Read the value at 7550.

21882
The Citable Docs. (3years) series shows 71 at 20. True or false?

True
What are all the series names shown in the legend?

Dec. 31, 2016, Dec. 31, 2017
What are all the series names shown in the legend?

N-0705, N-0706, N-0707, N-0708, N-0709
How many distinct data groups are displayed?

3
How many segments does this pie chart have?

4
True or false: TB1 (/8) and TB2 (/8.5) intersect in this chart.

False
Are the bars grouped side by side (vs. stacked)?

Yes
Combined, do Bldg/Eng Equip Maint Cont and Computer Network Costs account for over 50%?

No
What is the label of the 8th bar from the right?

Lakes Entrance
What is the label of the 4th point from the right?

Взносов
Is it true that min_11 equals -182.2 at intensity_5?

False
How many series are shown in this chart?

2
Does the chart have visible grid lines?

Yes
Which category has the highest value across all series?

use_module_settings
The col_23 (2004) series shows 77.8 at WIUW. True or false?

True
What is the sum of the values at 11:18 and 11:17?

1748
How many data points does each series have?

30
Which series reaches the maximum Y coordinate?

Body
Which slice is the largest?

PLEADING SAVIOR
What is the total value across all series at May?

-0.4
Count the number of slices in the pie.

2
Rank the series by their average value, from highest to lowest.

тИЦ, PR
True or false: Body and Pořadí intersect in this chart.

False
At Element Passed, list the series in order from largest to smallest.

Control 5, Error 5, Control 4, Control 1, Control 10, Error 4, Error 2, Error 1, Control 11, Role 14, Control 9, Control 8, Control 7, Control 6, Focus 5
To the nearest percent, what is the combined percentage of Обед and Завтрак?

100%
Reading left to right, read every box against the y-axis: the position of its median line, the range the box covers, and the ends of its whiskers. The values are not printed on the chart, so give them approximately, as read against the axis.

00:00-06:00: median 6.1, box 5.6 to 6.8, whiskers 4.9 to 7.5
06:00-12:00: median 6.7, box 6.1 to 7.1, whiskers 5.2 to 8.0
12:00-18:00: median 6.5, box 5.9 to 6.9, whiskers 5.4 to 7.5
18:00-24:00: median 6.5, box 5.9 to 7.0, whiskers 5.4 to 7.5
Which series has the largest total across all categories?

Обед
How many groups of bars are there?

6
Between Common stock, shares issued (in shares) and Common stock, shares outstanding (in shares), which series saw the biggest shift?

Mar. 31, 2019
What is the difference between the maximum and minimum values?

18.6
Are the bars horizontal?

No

# [Goal of the exercise]
Report only the number of lines in the items above that contain the string "bars". Matching is case-sensitive.

# [Answer for this exercise]
3